◆ **TASK REQUIREMENTS**: Repeat the data exactly as given below, dropping every picture.

RECORD EXTRACTS START

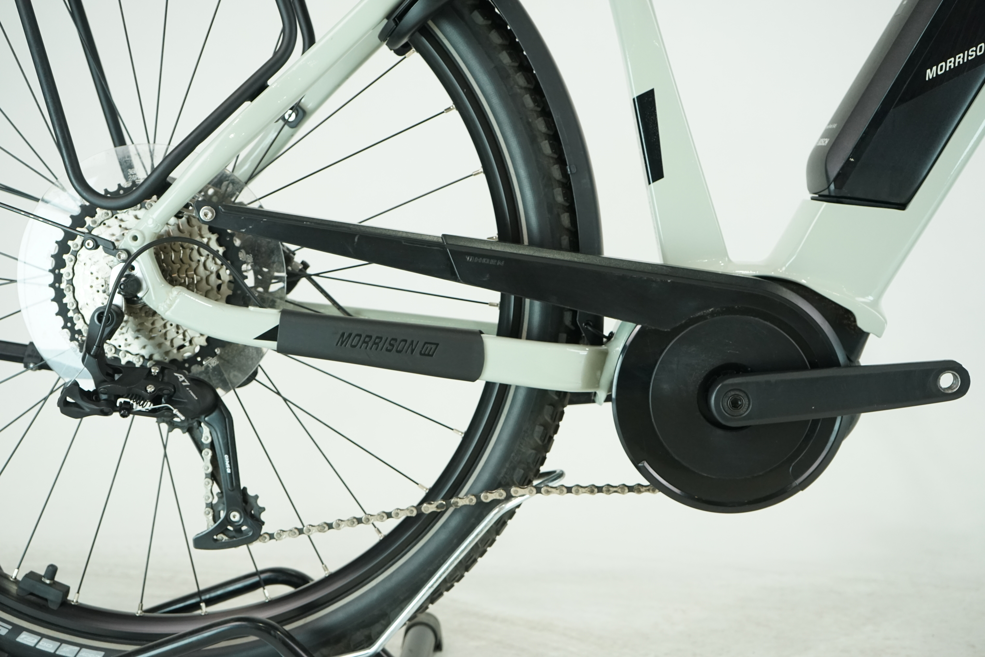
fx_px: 1259
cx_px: 492
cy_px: 328
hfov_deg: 42.7
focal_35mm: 46
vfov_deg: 29.2
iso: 1600
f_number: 5.6
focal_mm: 46
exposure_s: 1/200
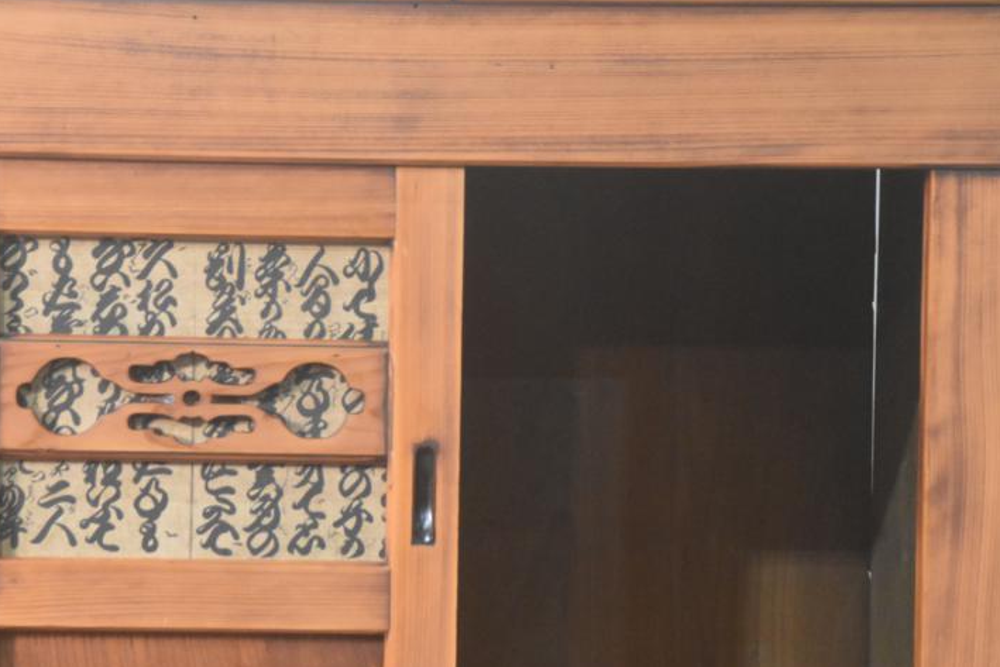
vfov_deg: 4.6
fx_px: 8279
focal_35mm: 298
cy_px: 473
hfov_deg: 6.9
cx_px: 464
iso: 5000
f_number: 6
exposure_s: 1/60
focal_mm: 130
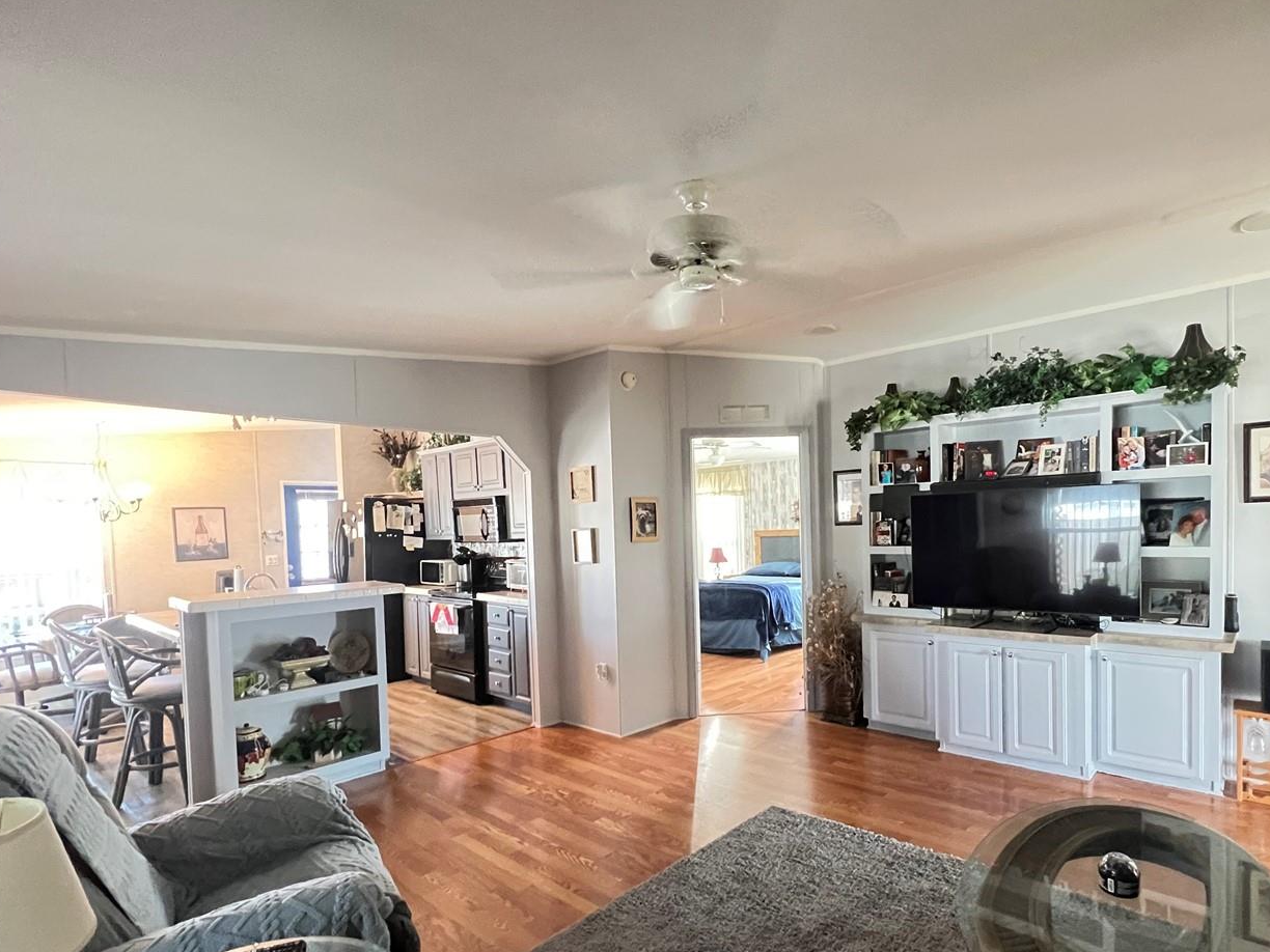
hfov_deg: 90.6
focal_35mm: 17
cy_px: 545
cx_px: 715
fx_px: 624
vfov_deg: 74.3
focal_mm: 1.57
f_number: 1.8
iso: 1000
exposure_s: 1/40
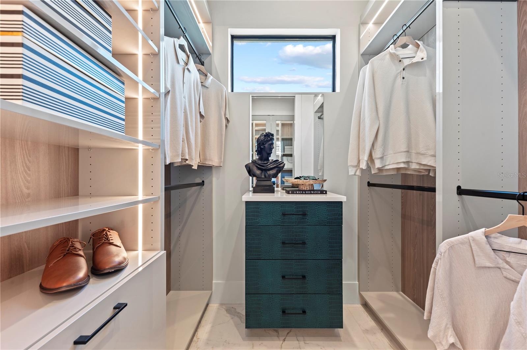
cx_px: 264
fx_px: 219
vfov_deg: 77.2
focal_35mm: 15
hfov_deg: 100.5
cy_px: 175
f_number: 9
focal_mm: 15
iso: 200
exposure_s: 1/1.25
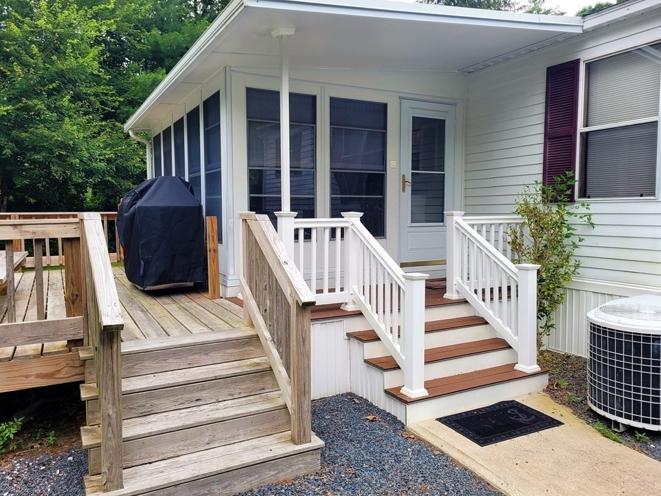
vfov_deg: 53.1
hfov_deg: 67.3
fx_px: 496
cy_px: 248
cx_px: 330
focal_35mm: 26
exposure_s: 1/508
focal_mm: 5.4
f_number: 1.8
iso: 40
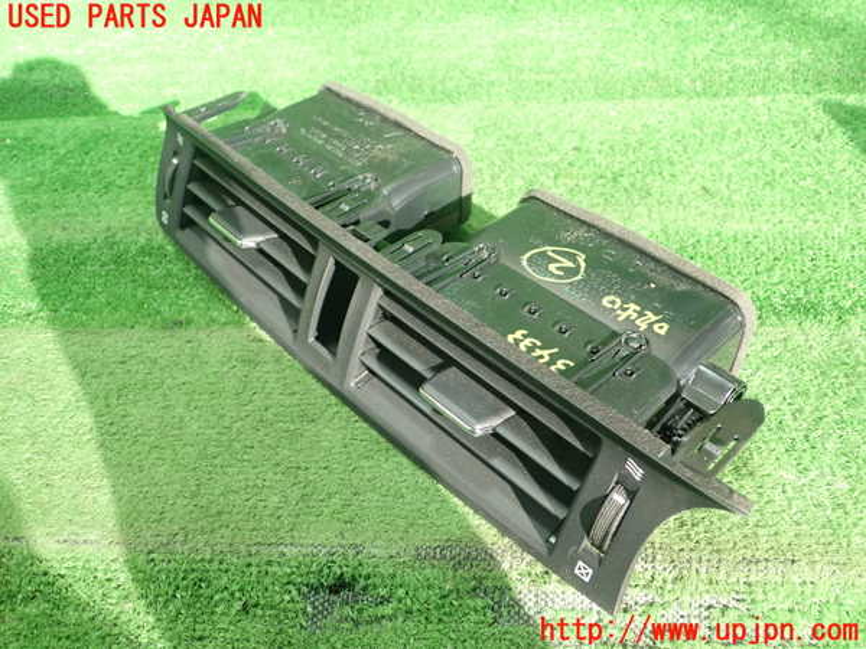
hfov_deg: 60.0
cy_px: 324
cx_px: 433
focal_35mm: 30
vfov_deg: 46.8
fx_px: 751
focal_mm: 5.5
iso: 320
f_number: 2.3
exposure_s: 1/125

RECORD EXTRACTS END

◆ **SOLUTION BELOW**:
fx_px: 1259
cx_px: 492
cy_px: 328
hfov_deg: 42.7
focal_35mm: 46
vfov_deg: 29.2
iso: 1600
f_number: 5.6
focal_mm: 46
exposure_s: 1/200
vfov_deg: 4.6
fx_px: 8279
focal_35mm: 298
cy_px: 473
hfov_deg: 6.9
cx_px: 464
iso: 5000
f_number: 6
exposure_s: 1/60
focal_mm: 130
hfov_deg: 90.6
focal_35mm: 17
cy_px: 545
cx_px: 715
fx_px: 624
vfov_deg: 74.3
focal_mm: 1.57
f_number: 1.8
iso: 1000
exposure_s: 1/40
cx_px: 264
fx_px: 219
vfov_deg: 77.2
focal_35mm: 15
hfov_deg: 100.5
cy_px: 175
f_number: 9
focal_mm: 15
iso: 200
exposure_s: 1/1.25
vfov_deg: 53.1
hfov_deg: 67.3
fx_px: 496
cy_px: 248
cx_px: 330
focal_35mm: 26
exposure_s: 1/508
focal_mm: 5.4
f_number: 1.8
iso: 40
hfov_deg: 60.0
cy_px: 324
cx_px: 433
focal_35mm: 30
vfov_deg: 46.8
fx_px: 751
focal_mm: 5.5
iso: 320
f_number: 2.3
exposure_s: 1/125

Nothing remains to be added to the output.